Quebec History Marianopolis College


Date Published:
March 2005

L’Encyclopédie de l’histoire du Québec / The Quebec History Encyclopedia

 

Compagnie des Habitants

(1645)

 

Compagnie des Habitants. The Compagnie des Habitants (or Communauté des Habitants, as both names can be used) was formed in 1645, in Quebec. Its promoters were Pierre Le Gardeur de Repentigny, François de Chavigny, Noël Juchereau des Châtelets, Jacques Leneuf de la Potherie, Michel Leneuf du Hérisson, Guillaume Couillard, Jean Paul Godefroy, Jean Bourdon, Mathurin Gagnon, and Jean Guyon. In 1645, thanks to the influence of the Jesuits at court, it obtained from the Company of New France the transfer of its trade monopoly, outside Acadia, on condition of assuming all the administrative, military, and religious charges of the colony, as well as the yearly transportation of 20 colonists, and an annual payment of one thousand beaver skins. This agreement was confirmed by a royal edict of March 6, 1645.

 

The company was open to all the inhabitants, divided into three classes: the important men, the middle-class citizens and the common people. Profits were to be divided equally among members of each class, but unequally among the classes, and directors were elected by the members. As a matter of fact, the company was composed of the better-off families of the colony.

 

In a small country of about 500 souls, the company had to borrow all its capital, mostly in France, at very high interest. During the first years, the monopoly proved profitable, but in face of the directors' extravagance, the King in March, 1647, appointed to take their place a council consisting of the governor, the superior of the Jesuits, and the governor of Montreal, and this council was entrusted with the necessary trade and financial administration. At the same time, the fur barter was thrown open to every one, on condition of taking the skins to the company's stores at Quebec or Three Rivers. By a decree of March, 1648, while the European trade was also made free, the council was reformed so as to include two inhabitants selected by the permanent councillors, and later, in 1657, was again remodeled so as to include four councillors elected by the inhabitants of Quebec, Three Rivers, and Montreal.

 

Scene, as drawn by Charles W. Simpson,

of the first meeting of the Council elected in 1657.

 

After the dispersion of the Hurons by the Iroquois, the fur-trade suffered a sudden collapse.

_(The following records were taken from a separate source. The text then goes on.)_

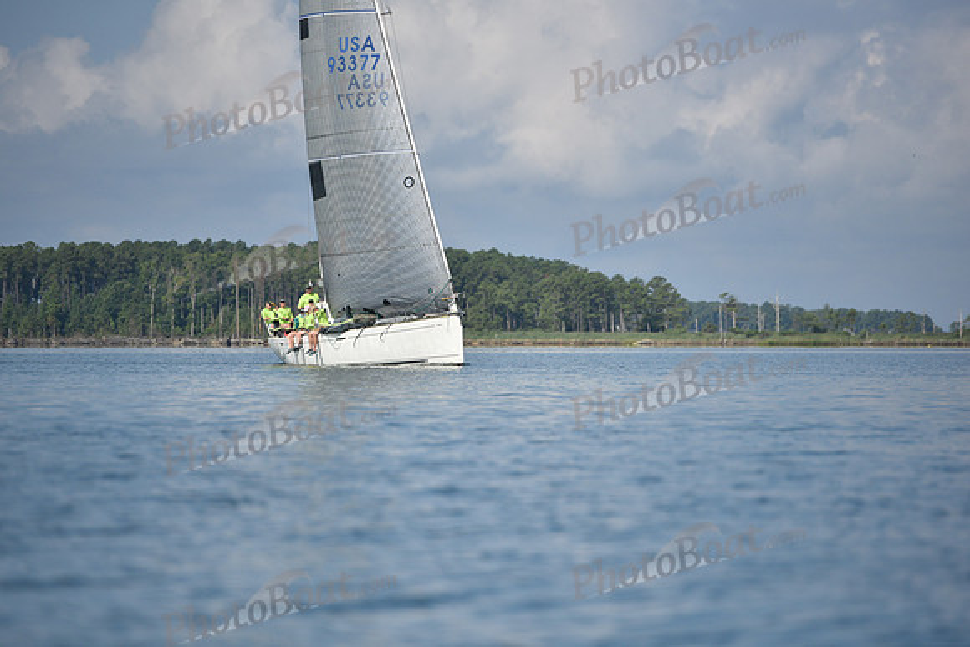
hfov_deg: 10.3
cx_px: 485
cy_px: 324
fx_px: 5390
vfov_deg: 6.9
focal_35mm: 200
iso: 320
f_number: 3.5
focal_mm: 200
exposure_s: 1/8000
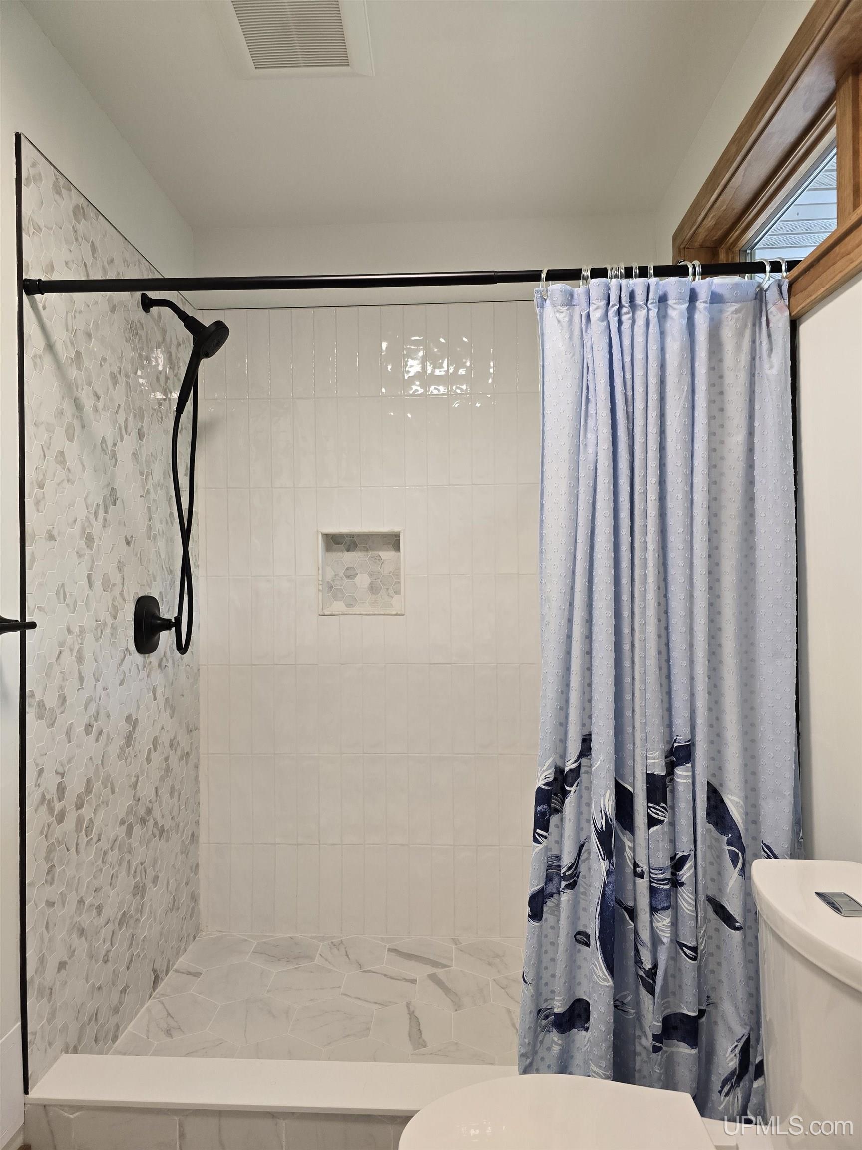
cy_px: 575
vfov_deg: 73.9
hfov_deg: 58.9
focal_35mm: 23
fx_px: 764
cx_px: 431
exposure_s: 1/120
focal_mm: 6.3
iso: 200
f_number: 1.7
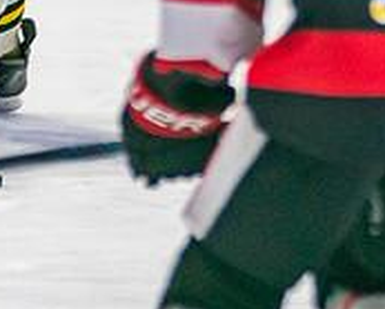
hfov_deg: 2.1
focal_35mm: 939
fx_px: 10718
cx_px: -34
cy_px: -94
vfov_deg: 1.7
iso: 640
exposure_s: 1/640
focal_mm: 120
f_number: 2.8
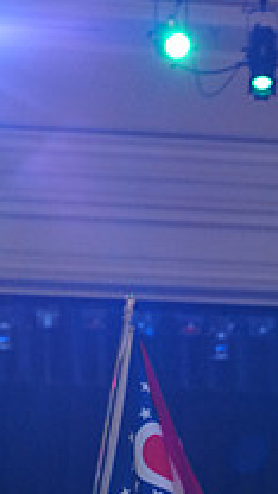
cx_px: 455
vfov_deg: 10.3
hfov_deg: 5.8
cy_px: 663
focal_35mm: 205
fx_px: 2686
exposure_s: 1/400
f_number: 2.8
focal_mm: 70
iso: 2500
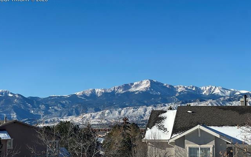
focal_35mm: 82
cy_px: 82
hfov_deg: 25.2
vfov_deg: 15.9
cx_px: 125
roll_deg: -0.2
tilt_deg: +4.0
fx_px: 561
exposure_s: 1/1004
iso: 32
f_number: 2.8
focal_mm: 9
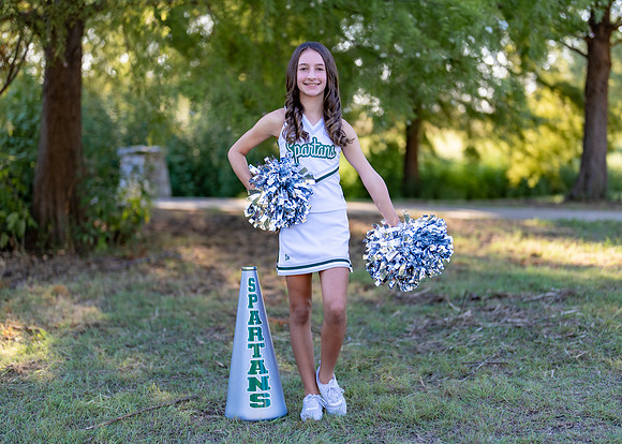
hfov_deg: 32.8
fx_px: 1057
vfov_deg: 23.7
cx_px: 318
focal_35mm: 60
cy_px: 239
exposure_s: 1/1250
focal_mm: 50
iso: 100
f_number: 1.2
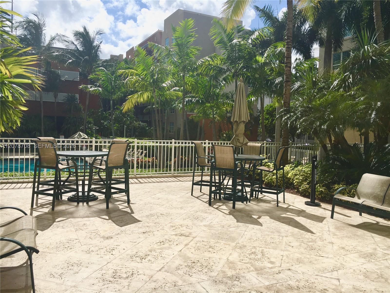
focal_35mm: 29
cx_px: 195
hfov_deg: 61.7
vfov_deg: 48.2
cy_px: 146
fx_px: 327
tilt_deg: -4.3
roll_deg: -1.6
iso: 25
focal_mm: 4.15
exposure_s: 1/3205
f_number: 2.2
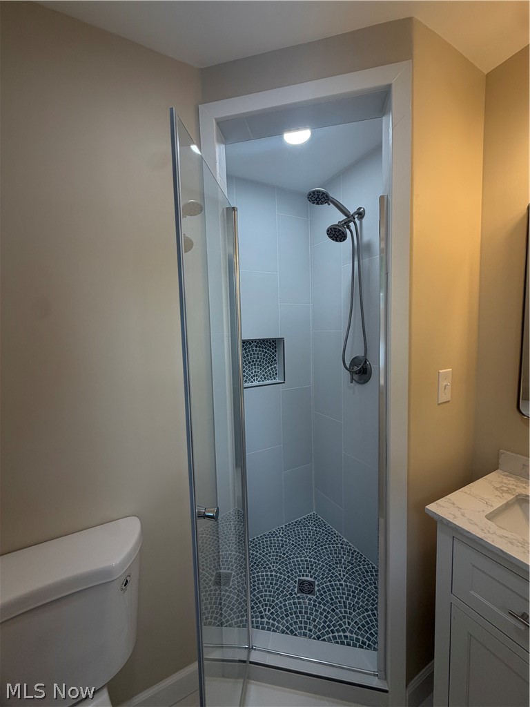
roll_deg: +1.0
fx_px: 286
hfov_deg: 85.7
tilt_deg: -5.5
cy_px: 354
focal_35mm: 14
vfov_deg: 102.1
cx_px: 265
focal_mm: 2.22
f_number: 2.2
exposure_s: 1/120
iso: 80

The company soon found great difficulty in defraying the colonial budget of about 40,000 livres a year. In 1652, a duty amounting to half the beaver traded was imposed, but was reduced to one-fourth the following year, and the Tadoussac territory trade was leased out for a lump sum. Nevertheless, the company was obliged, in 1653, to suspend the annual shipment of the 1,000 beaver skins to the Company of New France and to secure from the king, in 1655, a five-year moratorium of its debts. All these measures proving insufficient, in spite of an additional duty of one-tenth on moose skins, it offered, but vainly, to give up its monopoly. The situation not improving, it was forced, in 1658, again to lease for 9,000 livres the Tadoussac trade. Two years later, in order to rescue the company, a new duty of 10 per cent. was imposed on all imported goods, and farmed for 10,000 livres to Aubert de la Chesnaye. Yet, in February, 1660, the company had to sublet for four years its fur monopoly to a French company, headed by Toussaint Guenet, agreeing to pay 10,000 livres a year to extinguish the Community's debts, as well as 50,000 livres in exchange of the moose and beaver duty, but this agreement was cancelled by the king in 1662. Then the Tadoussac trade was again leased and the 10 per cent. duty sublet the same year by Governor D'Avaugour himself.

 

In 1663, with the suppression of the Company of New France, the Communauté des Habitants ceased to exist, but the king allowed the 10 per cent. collected on importation to be applied to the discharge of its debt. This debt was estimated at 163,000 livres, and seems to have been repaid, but very slowly, through a long period of years.

 

See G. Lanctot, The elective council of Quebec (Can. hist. rev., June, 1934).

Source : W. Stewart WALLACE, ed., The Encyclopedia of Canada, Vol. II, Toronto, University Associates of Canada, 1948, 411p., p. 109-111.